The premise: a group of poorly sketched characters are trapped on a secluded beach and cannot leave. They begin to grow older by the minute and quickly age and physical and mentally deteriorate in 24 hours. Turns out, the mystical beach is used as a research laboratory to test the efficacy of drugs using these sickly human guinea pigs without consent. Time trials for experimental drugs which would normally takes years can be reduced to a few hours. But the inane script changes the rules as it goes so the magical aging effects aren’t consistent and terrifying. For example, they age approximately a year for every half-hour, but their hair and fingernails refuse to grow, fall out or turn gray. A character excuses this with exposition saying it must be because dead cells don’t age…but the biological process still does! It’s a purposeful fallacy perpetuated by such a dumb screenplay because if their hair grew quickly, it would be a dead giveaway and ‘spoil” the reveal. Script-writing at its manipulative worst. Also, I suggest that rapid growth of the children would require inordinate amounts of calories and we barely see them eating at all. Come to think of it, if all their biological processes are hyper-accelerated, they would all starve to death very quickly. Another WTF! inanity is the mention that this is the 73rd Test Group: so, we must believe that over the past few years hundreds of wealthy families disappeared from their environments and not a single one was traced back to this “resort”? There’s a nearly throwaway line of dialogue in the final act when a Tech says that all of the victim’s computers and phones were recovered and scrubbed…as if people didn’t tell friends and family about their vacation before leaving! It’s stupid at face value and becomes more so the longer one thinks about it. I won’t mention the tumor removal surgery which is so foolish it should be quickly forgotten. And the Deus Ex Machina in the form of a notebook in the film’s final moments is a shoddy and lazy plot device that is embarrassing.
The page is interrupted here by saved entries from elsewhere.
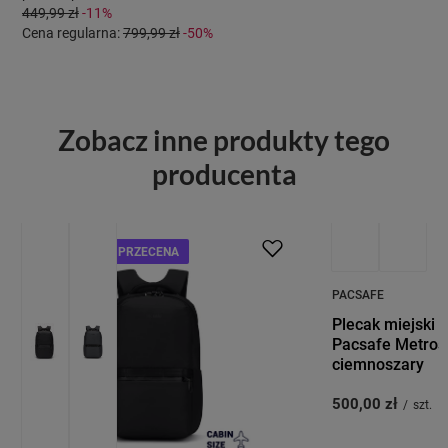
449,99 zł
-11%
Cena regularna:
799,99 zł
-50%
Zobacz inne produkty tego
producenta
PROMOCJA
PRZECENA
PRZECENA
PACSAFE
Plecak miejski 
Pacsafe Metrosa
ciemnoszary
500,00 zł
/
szt.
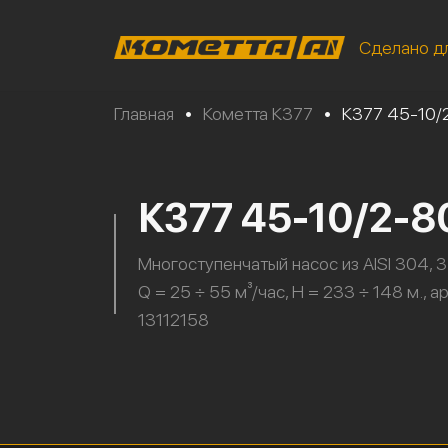
Сделано д
Главная
•
Кометта К377
•
К377 45-10/
К377 45-10/2-
Многоступенчатый насос из AISI 304, 3
Q = 25 ÷ 55 м³/час, H = 233 ÷ 148 м., а
13112158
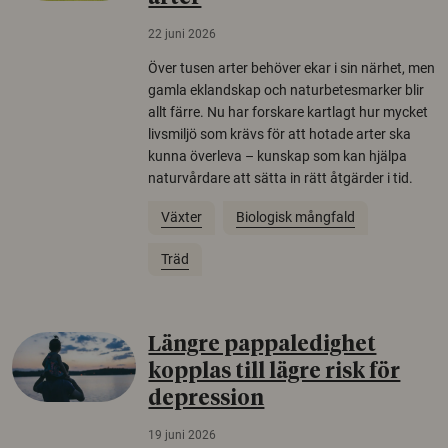
22 juni 2026
Över tusen arter behöver ekar i sin närhet, men
gamla eklandskap och naturbetesmarker blir
allt färre. Nu har forskare kartlagt hur mycket
livsmiljö som krävs för att hotade arter ska
kunna överleva – kunskap som kan hjälpa
naturvårdare att sätta in rätt åtgärder i tid.
Växter
Biologisk mångfald
Träd
Längre pappaledighet
kopplas till lägre risk för
depression
19 juni 2026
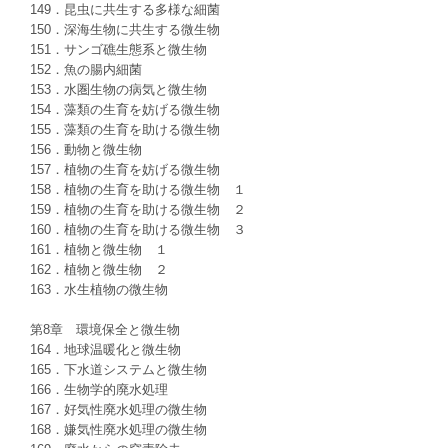
149．昆虫に共生する多様な細菌
150．深海生物に共生する微生物
151．サンゴ礁生態系と微生物
152．魚の腸内細菌
153．水圏生物の病気と微生物
154．藻類の生育を妨げる微生物
155．藻類の生育を助ける微生物
156．動物と微生物
157．植物の生育を妨げる微生物
158．植物の生育を助ける微生物 １
159．植物の生育を助ける微生物 ２
160．植物の生育を助ける微生物 ３
161．植物と微生物 １
162．植物と微生物 ２
163．水生植物の微生物
第8章 環境保全と微生物
164．地球温暖化と微生物
165．下水道システムと微生物
166．生物学的廃水処理
167．好気性廃水処理の微生物
168．嫌気性廃水処理の微生物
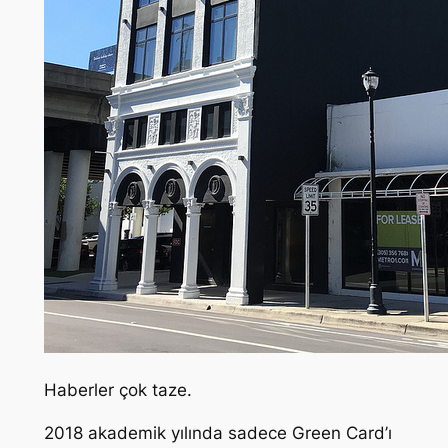
Haberler çok taze.
2018 akademik yılında sadece Green Card’ı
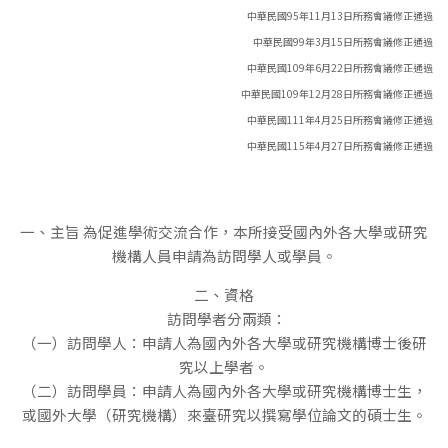
中華民國95年11月13日所務會議修正通過
中華民國99年3月15日所務會議修正通過
中華民國109年6月22日所務會議修正通過
中華民國109年12月28日所務會議修正通過
中華民國111年4月25日所務會議修正通過
中華民國115年4月27日所務會議修正通過
一、主旨 為促進學術交流合作，本所接受國內外各大學或研究
機構人員申請為訪問學人或學員。
二、資格
訪問學者分兩類：
（一）訪問學人：申請人為國內外各大學或研究機構博士後研
究以上學者。
（二）訪問學員：申請人為國內外各大學或研究機構博士生，
或國外大學（研究機構）來臺研究以撰寫學位論文的碩士生。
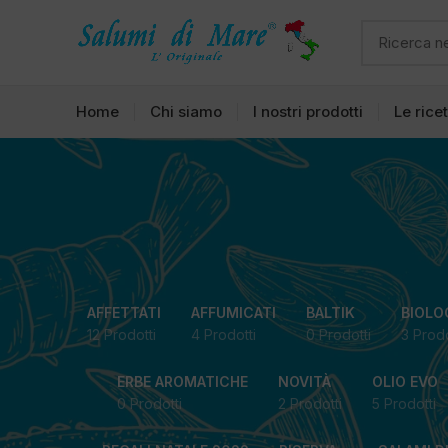
Home
Chi siamo
I nostri prodotti
Le rice
AFFETTATI
AFFUMICATI
BALTIK
BIOLO
12 Prodotti
4 Prodotti
0 Prodotti
3 Prodo
ERBE AROMATICHE
NOVITÀ
OLIO EVO
0 Prodotti
2 Prodotti
5 Prodotti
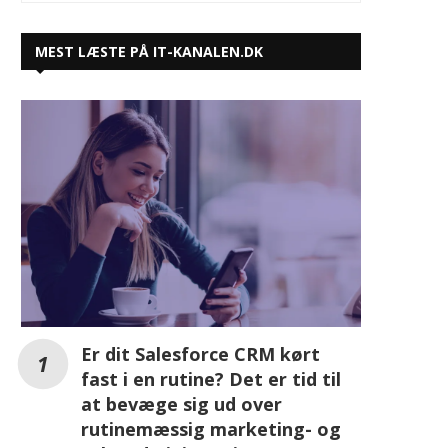
MEST LÆSTE PÅ IT-KANALEN.DK
Er dit Salesforce CRM kørt
fast i en rutine? Det er tid til
at bevæge sig ud over
rutinemæssig marketing- og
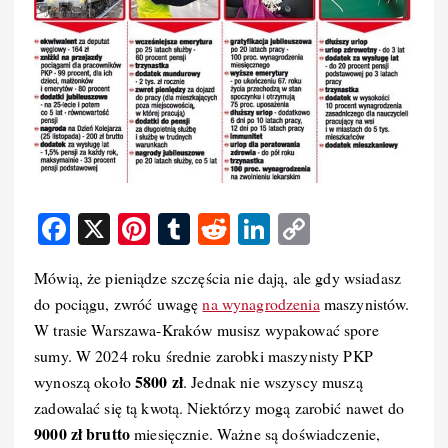
F
X
Pi
T
R
Li
C
a
nt
u
e
n
o
Mówią, że pieniądze szczęścia nie dają, ale gdy wsiadasz
c
er
m
d
k
p
do pociągu, zwróć uwagę
na wynagrodzenia
maszynistów.
e
e
bl
di
e
y
W trasie Warszawa-Kraków musisz wypakować spore
b
st
r
t
d
Li
sumy. W 2024 roku średnie zarobki maszynisty PKP
o
I
n
5800 zł
wynoszą około
. Jednak nie wszyscy muszą
zadowalać się tą kwotą. Niektórzy mogą zarobić nawet do
o
n
k
9000 zł brutto
miesięcznie. Ważne są doświadczenie,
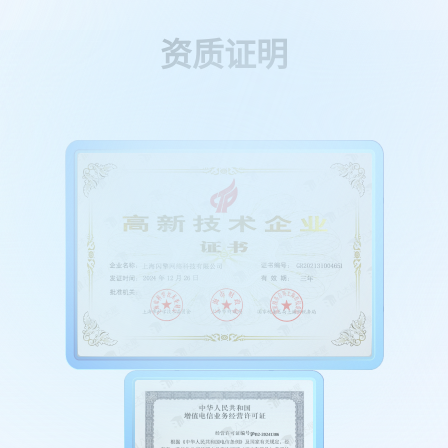
签
制
资质证明
作
与
美
化
提
供
从
设
计、
生
成
到
打
印
的
一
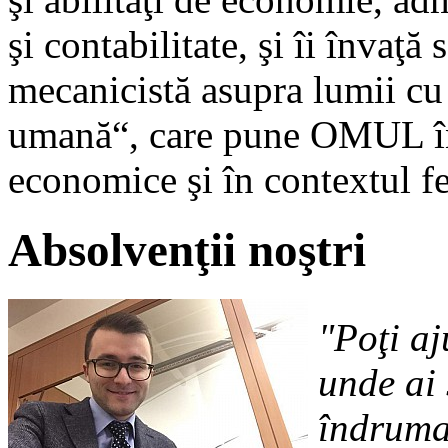
şi contabilitate, şi îi învaţă
mecanicistă asupra lumii cu
umană“, care pune OMUL în c
economice şi în contextul 
Absolvenţii noştri
"Poţi aj
unde ai 
îndrumar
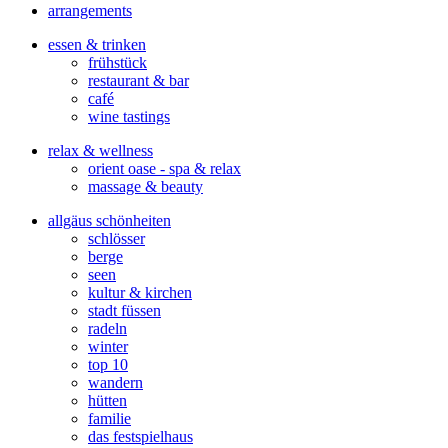
arrangements
essen & trinken
frühstück
restaurant & bar
café
wine tastings
relax & wellness
orient oase - spa & relax
massage & beauty
allgäus schönheiten
schlösser
berge
seen
kultur & kirchen
stadt füssen
radeln
winter
top 10
wandern
hütten
familie
das festspielhaus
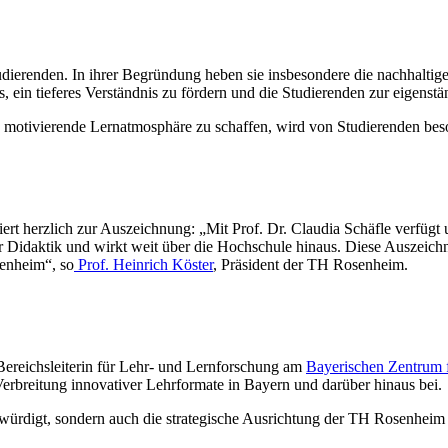
udierenden. In ihrer Begründung heben sie insbesondere die nachhaltige
 ein tieferes Verständnis zu fördern und die Studierenden zur eigenst
e motivierende Lernatmosphäre zu schaffen, wird von Studierenden bes
t herzlich zur Auszeichnung: „Mit Prof. Dr. Claudia Schäfle verfügt u
r Didaktik und wirkt weit über die Hochschule hinaus. Diese Auszeich
senheim“, so
Prof. Heinrich Köster
, Präsident der TH Rosenheim.
e Bereichsleiterin für Lehr- und Lernforschung am
Bayerischen Zentrum f
Verbreitung innovativer Lehrformate in Bayern und darüber hinaus bei.
ürdigt, sondern auch die strategische Ausrichtung der TH Rosenheim au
But is the film scary? Well, if you suffer from petraphobia and/or aquaphobia you may find this terrifying. Otherwise, lingering shots of jagged rocks and crashing waves will leave you drowsy. Shyamalan confuses fear with violence and when the story slows down, he ramps up the action with a murderous and racist doctor who likes to stab everyone or a woman whose calcium deficiency leads to a laughably pretzelled demise. The tension should be in the buildup and the execution the shock: here he suffers to do either competently. I am now sufficiently convinced (as if THE HAPPENING didn’t already!) that Shyamalan is not a modern-day Hitchcock but more akin to the 21st century Ed Wood.
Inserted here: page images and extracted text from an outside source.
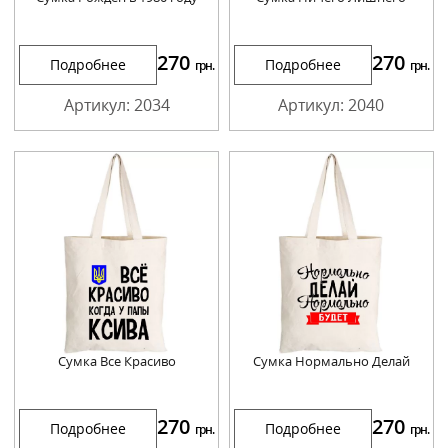
270
270
Подробнее
Подробнее
грн.
грн.
Артикул: 2034
Артикул: 2040
Сумка Все Красиво
Сумка Нормально Делай
270
270
Подробнее
Подробнее
грн.
грн.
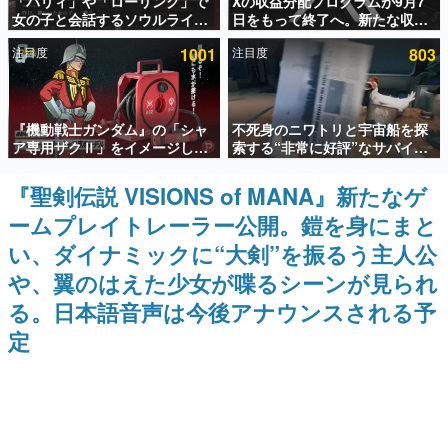
「パリィ」や「ローリング」で
Xの収益分配プログラムが9月7
女の子と会話するソウルライク
日をもって終了へ。新たな収益
インタビュー
恋愛ゲーム『小早川さんはソウ
化制度「Original Content
注目度
1001
注目度
803
ルライク』無料公開。返事に失
Rewards Program」を発表
連載・特集一覧
敗すると「YOU DIED」
殿堂入り記事
『機動戦士ガンダム』の「シャ
不死身のニワトリと宇宙船を探
SNS拡散数が数千以上！ ページビュー数万以上！ などな
ど。多くの人々に読まれた、電ファミ渾身の“殿堂入り”記
ア専用ザクⅡ」をイメージした
索する“非常に好評”なサバイバ
事をまとめました。
散水ホースリールが予約開始。
ルゲーム『Breathedge』が無
本体にはシャアのパーソナルマ
料で配布中。入手できる期間は8
『聖剣伝説 VISIONS of MANA』新たなゲ
ゲームの企画書
ークやジオン公国軍のエンブレ
月10日まで
名作ゲームクリエイターの方々に製作時のエピソードをお
ームプレイトレーラー公開。鎧を身にまと
ム、型式番号などを配置
聞きし、ヒットする企画（ゲーム）とは何か？を探ってい
きます。
い、ダイナミックに“大剣”を振るう主人公
赫本
や、翼のはえた少女が喋るシーンが見られ
この物語を解いてはいけない。『赫本』は、〈試験問題〉
る。日本語音声は今後アナウンスされる予
の形をした短編ホラー小説集です。
定
新世代に訊く
これからのデジタルゲーム市場を担う若きクリエイター達
の姿を追い、彼らのルーツと情熱を探っていきます。
ゲーム世代の作家たち
ゲームに多大な影響を受けた作家さんに取材し、ゲームが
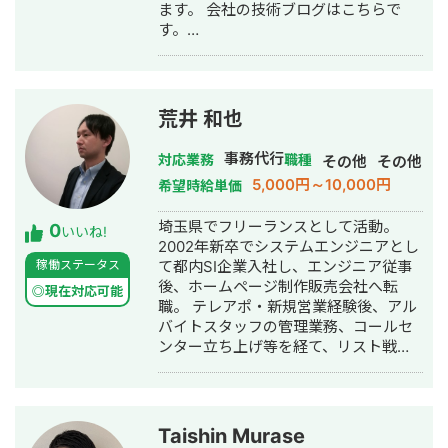
ます。 会社の技術ブログはこちらで
す。
https://zenn.dev/p/pipon_tech_blog
また、ヘルスケアアプリのドクターボ
イスの開発運用や「患者さん体験記」
というYouTubeチャンネルの運用をし
荒井 和也
ています。 https://www.doctor-
voice.com/ 今まで下記の案件に携わっ
事務代行
対応業務
職種
その他
その他
てきました。 【マーケティング支援】
5,000円～10,000円
希望時給単価
・テレビ広告運用/広告によるDL数・売
上の効果測定（WEBサービス） ・テレ
埼玉県でフリーランスとして活動。
0
ビ広告運用/ニコニコ動画内番組運営
いいね!
2002年新卒でシステムエンジニアとし
（WEBサービス） ・交通広告(新橋・
稼働ステータス
て都内SI企業入社し、エンジニア従事
東京・新宿・有楽町・大阪・名古屋に
後、ホームページ制作販売会社へ転
て展開)/駅前でのイベント実施・運営
◎現在対応可能
職。 テレアポ・新規営業経験後、アル
（WEBサービス） ・テレビス広告、
バイトスタッフの管理業務、コールセ
web記事型広告、SNS広告運用/グルー
ンター立ち上げ等を経て、リスト戦略
プインタビュー/定量調査(医療機器) ・
の責任者を経験。 新規開拓用の営業リ
メール配信最適化(通信キャリア) ・売
スト・営業管理システムの設計、リリ
上時系列解析(調査会社) ・アンケート
ース、運用保守を経験。リストからの
データ解析(調査会社) 【コンサルティ
月間受注数60件以上を創出。 その後、
ング】 ・離脱者要因解析(WEBサービ
Taishin Murase
新会社立ち上げメンバーを経験。のち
The actors seem to wrestle with their poorly written dialogue which is more exposition than conversation and fail to reflect the rapid and complex worsening of their mental, spiritual and emotional conditions. The cinematography is awful with bad CGI landscapes where the camera focuses upon rocks for much too long in order to create suspense or dread, I suppose. The CGI aging is also cringe-worthy and the plot points ridiculous. When the 6 year old children age to teenage years in the matter of a few hours and have sex resulting in a quick pregnancy and stillbirth, it was more hilarious than dreadful. The film is also amateurishly framed in 2:39:1 as medium-long shots occasionally cut-off the top of a speaker’s head or only capture someone’s nose at the edge of a composition. This may have been the fault of the projectionist which would make more sense as I can’t believe such inept camerawork could pass through undetected (or uncared for) by the DP.

One thing is certain, you will grow 148 minutes older while watching this film but it will feel like 148 years.